### WORK ORDER
Nothing but a number should be given: how many lines of the records include "การสน"?

□ □ □

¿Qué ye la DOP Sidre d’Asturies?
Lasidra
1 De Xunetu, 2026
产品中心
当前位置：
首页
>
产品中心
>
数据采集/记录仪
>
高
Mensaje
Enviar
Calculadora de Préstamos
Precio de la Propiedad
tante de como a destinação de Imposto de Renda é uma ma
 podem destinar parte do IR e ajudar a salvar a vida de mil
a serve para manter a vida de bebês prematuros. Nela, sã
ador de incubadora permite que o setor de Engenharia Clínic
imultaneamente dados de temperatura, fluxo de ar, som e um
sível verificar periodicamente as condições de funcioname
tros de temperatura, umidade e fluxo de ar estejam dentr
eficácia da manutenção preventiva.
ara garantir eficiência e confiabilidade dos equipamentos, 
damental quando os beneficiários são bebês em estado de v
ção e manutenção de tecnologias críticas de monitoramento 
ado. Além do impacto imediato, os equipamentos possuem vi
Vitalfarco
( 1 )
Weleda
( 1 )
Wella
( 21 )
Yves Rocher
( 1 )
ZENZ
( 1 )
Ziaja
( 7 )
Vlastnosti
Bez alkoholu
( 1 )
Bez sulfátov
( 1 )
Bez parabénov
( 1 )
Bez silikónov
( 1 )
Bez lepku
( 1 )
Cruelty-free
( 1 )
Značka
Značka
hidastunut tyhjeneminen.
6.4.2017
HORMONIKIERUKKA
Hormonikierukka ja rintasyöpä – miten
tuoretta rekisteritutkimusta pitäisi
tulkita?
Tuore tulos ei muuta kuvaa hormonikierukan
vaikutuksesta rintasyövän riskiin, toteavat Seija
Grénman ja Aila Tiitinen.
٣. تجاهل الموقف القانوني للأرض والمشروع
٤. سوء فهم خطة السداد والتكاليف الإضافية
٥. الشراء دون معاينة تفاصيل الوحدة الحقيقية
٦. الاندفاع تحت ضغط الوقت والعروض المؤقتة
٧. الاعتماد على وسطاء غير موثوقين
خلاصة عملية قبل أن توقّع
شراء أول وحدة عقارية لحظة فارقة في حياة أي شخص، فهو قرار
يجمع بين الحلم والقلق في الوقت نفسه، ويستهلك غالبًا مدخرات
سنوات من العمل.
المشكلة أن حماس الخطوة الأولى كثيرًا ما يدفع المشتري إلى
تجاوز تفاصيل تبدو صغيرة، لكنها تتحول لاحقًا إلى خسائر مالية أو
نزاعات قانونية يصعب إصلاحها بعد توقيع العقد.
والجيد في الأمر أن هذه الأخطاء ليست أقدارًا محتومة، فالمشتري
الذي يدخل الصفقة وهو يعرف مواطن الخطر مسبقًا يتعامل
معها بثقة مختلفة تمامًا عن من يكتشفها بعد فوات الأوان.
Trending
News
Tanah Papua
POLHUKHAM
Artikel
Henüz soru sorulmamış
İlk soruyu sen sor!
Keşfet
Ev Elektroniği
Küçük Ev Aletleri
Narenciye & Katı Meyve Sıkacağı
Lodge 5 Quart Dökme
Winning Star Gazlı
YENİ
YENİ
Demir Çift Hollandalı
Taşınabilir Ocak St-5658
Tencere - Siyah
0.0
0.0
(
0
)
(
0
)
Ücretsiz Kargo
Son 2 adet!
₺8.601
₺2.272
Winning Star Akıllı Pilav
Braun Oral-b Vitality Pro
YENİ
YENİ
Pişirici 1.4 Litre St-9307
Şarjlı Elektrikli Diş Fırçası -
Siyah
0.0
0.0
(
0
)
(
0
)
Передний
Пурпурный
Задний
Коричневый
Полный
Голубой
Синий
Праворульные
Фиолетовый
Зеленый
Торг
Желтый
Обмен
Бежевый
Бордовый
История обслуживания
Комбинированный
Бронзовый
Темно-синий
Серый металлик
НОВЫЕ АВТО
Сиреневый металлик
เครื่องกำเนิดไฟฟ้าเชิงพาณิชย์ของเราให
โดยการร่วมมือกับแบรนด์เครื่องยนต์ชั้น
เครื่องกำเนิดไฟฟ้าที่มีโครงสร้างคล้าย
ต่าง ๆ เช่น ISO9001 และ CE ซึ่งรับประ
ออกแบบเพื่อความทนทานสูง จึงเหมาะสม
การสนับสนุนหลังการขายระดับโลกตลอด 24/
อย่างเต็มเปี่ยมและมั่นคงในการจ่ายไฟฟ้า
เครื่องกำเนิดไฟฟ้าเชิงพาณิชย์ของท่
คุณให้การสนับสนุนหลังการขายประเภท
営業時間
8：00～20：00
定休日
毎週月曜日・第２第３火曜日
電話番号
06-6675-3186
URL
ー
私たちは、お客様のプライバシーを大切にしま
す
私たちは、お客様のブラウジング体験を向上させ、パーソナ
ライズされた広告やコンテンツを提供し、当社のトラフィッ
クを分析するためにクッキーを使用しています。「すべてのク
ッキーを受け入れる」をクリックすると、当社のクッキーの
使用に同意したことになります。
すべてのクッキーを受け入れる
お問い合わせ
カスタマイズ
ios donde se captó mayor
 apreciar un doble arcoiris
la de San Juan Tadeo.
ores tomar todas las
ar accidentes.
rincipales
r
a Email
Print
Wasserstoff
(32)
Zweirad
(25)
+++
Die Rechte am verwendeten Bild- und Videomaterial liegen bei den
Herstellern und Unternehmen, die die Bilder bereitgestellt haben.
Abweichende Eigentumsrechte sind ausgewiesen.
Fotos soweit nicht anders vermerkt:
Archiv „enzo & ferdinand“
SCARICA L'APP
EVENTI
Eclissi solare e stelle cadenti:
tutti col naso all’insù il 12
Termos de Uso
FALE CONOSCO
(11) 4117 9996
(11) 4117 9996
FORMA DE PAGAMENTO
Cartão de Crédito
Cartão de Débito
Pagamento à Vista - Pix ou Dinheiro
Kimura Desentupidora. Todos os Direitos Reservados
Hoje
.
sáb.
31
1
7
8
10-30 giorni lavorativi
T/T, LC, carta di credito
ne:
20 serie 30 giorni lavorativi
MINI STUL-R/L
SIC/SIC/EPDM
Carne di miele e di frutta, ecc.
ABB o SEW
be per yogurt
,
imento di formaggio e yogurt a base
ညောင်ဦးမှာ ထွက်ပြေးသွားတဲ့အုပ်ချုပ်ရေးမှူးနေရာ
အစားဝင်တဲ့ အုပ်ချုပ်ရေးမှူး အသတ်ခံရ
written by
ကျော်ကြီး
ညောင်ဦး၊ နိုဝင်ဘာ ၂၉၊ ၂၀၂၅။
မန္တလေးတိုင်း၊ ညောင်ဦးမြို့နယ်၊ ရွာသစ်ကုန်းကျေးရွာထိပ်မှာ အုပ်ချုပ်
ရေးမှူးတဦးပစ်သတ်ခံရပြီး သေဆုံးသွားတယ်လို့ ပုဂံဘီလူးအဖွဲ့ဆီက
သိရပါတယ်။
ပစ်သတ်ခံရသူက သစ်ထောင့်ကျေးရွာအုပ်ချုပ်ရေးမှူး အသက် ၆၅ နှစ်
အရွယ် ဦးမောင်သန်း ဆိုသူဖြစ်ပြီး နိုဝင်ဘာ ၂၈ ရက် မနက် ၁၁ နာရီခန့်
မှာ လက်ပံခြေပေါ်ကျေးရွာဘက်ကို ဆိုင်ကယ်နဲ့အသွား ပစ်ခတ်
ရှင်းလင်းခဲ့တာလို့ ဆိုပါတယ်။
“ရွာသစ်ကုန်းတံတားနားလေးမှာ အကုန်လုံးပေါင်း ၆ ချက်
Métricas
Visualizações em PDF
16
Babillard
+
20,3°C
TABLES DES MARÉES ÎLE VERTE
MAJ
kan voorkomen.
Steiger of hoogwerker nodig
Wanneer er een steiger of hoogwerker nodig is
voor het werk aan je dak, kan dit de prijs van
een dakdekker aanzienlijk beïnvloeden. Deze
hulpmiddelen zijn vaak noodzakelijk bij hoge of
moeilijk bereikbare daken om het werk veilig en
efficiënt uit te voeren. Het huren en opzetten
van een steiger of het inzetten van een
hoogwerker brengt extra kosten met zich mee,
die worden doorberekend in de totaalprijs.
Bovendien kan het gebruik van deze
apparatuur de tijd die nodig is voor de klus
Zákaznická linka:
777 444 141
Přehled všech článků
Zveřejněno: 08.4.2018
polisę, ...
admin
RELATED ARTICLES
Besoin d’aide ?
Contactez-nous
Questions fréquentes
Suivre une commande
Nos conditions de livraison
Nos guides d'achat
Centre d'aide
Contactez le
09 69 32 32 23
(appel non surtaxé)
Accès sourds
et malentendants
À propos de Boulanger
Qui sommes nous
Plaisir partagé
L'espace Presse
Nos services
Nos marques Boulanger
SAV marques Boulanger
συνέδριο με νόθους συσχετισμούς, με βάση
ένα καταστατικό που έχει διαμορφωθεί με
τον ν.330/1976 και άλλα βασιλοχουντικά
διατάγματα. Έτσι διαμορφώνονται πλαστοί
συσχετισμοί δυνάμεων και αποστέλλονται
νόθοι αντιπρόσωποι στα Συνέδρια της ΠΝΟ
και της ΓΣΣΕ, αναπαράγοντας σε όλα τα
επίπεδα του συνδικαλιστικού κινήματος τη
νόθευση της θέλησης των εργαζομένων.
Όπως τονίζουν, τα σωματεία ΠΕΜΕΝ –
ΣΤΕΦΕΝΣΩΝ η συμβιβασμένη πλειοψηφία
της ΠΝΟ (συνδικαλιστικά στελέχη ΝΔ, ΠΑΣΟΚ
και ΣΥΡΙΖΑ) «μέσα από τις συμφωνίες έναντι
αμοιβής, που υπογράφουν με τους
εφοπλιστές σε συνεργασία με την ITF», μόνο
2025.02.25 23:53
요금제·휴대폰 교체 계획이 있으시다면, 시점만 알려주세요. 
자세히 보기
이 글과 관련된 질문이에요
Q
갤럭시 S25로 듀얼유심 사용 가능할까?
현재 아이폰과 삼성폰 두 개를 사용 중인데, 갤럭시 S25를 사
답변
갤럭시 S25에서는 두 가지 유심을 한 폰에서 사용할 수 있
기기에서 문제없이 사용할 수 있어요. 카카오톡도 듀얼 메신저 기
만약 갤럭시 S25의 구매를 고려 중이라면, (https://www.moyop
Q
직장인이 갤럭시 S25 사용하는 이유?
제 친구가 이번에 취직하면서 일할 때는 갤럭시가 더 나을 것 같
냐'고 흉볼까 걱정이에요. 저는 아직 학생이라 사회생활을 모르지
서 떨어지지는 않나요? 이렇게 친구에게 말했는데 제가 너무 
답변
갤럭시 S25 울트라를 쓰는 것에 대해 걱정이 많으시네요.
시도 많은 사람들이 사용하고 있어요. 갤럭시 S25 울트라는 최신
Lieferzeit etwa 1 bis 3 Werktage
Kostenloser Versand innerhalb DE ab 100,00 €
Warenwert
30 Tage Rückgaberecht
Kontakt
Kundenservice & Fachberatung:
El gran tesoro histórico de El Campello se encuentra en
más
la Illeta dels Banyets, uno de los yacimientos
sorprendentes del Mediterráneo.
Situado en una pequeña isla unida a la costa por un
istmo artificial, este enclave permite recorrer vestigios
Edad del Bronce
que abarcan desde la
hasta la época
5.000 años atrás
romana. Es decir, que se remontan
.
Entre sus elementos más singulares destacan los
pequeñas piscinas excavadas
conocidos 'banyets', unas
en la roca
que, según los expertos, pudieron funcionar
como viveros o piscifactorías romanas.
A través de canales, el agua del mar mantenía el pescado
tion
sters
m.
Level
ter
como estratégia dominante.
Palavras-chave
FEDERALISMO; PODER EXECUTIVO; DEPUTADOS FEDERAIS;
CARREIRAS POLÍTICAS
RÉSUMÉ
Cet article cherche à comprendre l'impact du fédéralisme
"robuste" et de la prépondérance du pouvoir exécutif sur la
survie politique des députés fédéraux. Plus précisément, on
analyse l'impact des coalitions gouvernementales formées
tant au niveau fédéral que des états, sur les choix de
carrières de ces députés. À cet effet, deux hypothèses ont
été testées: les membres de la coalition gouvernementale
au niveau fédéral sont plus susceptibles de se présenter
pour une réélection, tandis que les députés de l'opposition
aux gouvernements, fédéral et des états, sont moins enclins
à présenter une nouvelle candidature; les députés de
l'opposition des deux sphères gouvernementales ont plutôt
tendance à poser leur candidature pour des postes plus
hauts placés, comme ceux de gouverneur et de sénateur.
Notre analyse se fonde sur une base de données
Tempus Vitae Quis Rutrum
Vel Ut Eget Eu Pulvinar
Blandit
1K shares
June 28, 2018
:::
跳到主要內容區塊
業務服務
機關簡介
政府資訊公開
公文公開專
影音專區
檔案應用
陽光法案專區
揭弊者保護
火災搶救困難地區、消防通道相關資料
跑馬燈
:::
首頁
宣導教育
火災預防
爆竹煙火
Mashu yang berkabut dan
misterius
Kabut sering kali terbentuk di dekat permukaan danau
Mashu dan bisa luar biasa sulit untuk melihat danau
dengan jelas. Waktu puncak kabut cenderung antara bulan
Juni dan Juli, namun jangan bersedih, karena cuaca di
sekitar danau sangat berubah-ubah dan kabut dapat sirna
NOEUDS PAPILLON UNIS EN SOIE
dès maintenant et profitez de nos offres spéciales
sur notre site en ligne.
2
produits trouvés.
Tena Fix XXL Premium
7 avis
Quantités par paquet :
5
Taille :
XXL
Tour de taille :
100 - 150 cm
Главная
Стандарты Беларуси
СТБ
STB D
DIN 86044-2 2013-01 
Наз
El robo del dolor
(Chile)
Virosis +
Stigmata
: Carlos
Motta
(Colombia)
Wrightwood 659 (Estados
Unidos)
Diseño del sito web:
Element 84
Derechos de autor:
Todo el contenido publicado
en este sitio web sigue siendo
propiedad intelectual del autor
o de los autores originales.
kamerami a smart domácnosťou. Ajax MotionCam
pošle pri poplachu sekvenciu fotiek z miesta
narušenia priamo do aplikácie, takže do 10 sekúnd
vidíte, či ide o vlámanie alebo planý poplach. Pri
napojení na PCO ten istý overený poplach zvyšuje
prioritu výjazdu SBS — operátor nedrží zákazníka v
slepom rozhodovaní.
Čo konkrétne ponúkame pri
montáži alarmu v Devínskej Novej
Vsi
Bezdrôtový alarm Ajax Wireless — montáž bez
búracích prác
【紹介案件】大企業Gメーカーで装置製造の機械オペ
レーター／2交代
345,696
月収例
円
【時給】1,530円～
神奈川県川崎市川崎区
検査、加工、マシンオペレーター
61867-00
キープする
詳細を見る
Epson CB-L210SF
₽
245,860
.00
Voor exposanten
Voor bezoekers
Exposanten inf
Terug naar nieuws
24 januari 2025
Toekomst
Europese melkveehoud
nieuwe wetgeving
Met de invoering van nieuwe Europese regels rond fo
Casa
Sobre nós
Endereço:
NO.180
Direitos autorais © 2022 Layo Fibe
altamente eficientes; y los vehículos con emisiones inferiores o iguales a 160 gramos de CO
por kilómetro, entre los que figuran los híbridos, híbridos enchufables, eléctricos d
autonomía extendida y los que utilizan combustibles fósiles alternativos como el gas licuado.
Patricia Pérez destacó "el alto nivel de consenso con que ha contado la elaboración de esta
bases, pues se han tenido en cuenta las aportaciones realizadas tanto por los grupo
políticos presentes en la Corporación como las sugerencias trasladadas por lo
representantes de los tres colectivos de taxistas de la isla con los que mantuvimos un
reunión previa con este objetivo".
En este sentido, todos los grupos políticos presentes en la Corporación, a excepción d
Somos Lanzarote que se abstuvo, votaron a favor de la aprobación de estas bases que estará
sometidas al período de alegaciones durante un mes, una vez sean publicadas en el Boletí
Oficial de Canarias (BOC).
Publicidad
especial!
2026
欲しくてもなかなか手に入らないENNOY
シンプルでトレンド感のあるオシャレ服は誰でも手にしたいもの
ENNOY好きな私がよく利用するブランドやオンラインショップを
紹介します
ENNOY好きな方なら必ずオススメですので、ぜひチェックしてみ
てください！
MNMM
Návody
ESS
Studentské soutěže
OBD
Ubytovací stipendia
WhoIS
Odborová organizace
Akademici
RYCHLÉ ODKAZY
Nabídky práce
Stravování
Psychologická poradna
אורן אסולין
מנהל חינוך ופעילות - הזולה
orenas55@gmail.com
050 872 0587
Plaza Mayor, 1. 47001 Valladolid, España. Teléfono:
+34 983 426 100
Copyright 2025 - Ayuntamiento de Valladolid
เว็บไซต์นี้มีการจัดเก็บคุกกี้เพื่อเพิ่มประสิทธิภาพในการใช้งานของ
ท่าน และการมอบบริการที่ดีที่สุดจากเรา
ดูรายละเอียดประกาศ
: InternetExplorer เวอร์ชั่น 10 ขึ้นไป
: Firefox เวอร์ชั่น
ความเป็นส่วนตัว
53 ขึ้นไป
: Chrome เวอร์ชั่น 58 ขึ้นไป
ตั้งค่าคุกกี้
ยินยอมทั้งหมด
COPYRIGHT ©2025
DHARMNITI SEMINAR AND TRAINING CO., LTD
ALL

□ □ □

### TASK SOLUTION
2